Toutefois, ce qui est le plus difficile dans ce domaine, c’est de trouver du personnel qui connaît ce métier de manière approfondie. Oui, c’est là que le bât blesse. Durant des décennies, de nombreux patrons de magasins d’horlogerie n’ont strictement rien fait, se contentant de quitter leur partie de golf pour venir relever la caisse le samedi après-midi.
Désormais, avec une concurrence qui s’affirme de jour en jour, une telle attitude n’est plus possible. Heureusement, quelques grands professionnels de la vente de détail l’ont compris et ont permis à leurs collaborateurs d’acquérir la formation adéquate. Cela précisé, il faut reconnaître qu’ils sont une petit minorité. Cela explique aussi l’arrivée des boutiques mono-marque que les sociétés horlogères ont installées un peu partout, pour mieux présenter leur marque certes, mais également pour pallier l’amateurisme de bon nombre de détaillants. Toutefois le personnel formé est rare.
Face à cette problématique les marques horlogères poursuivent deux voies.
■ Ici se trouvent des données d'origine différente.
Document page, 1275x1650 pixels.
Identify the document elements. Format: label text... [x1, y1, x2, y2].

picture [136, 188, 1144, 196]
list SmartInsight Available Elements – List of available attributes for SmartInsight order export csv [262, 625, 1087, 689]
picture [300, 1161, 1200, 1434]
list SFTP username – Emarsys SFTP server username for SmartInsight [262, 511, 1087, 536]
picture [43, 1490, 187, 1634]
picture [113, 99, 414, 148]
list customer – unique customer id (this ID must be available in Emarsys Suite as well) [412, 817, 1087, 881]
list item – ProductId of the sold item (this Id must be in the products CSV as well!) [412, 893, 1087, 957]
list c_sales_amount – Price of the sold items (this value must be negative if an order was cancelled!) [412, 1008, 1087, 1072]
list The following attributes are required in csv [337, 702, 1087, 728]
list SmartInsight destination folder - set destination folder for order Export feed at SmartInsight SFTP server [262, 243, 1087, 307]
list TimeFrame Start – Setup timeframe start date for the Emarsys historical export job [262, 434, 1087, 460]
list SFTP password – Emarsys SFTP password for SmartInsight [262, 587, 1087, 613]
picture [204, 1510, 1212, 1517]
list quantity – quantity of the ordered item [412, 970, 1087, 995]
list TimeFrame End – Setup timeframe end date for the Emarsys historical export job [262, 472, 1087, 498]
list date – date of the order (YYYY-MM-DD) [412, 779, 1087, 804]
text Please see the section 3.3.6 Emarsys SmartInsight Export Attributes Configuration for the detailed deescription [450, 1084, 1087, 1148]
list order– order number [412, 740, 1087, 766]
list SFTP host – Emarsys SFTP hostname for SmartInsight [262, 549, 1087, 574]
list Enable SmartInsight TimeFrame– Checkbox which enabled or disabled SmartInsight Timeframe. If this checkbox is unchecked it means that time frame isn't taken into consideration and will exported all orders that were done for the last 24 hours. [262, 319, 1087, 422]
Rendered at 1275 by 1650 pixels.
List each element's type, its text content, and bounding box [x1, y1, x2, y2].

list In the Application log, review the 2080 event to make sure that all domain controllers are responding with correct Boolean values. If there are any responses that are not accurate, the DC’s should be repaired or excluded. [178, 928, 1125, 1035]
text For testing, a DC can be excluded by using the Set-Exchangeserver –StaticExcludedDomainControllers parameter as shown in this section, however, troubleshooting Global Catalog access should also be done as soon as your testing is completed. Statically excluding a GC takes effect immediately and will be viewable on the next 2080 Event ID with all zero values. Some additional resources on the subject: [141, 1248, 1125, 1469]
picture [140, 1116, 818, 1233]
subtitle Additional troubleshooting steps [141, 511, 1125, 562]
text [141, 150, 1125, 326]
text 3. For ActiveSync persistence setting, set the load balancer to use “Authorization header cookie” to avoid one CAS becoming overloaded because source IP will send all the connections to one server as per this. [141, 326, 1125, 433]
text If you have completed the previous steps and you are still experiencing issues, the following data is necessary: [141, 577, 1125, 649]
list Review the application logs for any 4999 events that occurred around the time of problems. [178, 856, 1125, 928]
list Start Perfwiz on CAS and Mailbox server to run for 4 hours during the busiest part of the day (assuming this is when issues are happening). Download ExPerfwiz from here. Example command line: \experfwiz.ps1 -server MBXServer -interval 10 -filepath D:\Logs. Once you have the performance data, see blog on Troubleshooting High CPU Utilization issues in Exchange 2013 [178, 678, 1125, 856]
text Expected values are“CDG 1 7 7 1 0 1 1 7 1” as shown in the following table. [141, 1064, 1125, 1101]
La première, héritée du passé, leur fait confondre investissement et dépenses. En d’autres termes, elles rechignent à investir de l’argent dans la formation du personnel de vente car elles estiment que connaître quelques éléments techniques sur la montre est suffisant d’une part et, d’autre part, elles n’ont aucune envie de consacrer de l’argent à former des gens qui, lorsqu’ils le seront, risquent d’apporter leurs connaissances à des concurrents. C’est une option, mais si tout le monde avait pratiqué ainsi, la Silicone Valley n’aurait jamais vu le jour. D’ailleurs, cette attitude passéiste et stupide les conduit tout droit dans le mur!
L’autre voie, encore minoritaire hélas, consiste à consacrer des sommes importantes à la formation des collaborateurs de vente qui doivent, non seulement connaître le fonctionnement et la fabrication des montres qu’ils entendent vendre, mais aussi l’histoire horlogère et surtout la concurrence. Bien sûr leur apporter ces connaissances coûte de l’argent mais, au vu des performances de vente des vendeurs jouissant d’une solide formation, le jeu en vaut largement la chandelle. Il suffit de voir les performances que ces marques réalisent, année après année, et cela quelle que soit la conjoncture!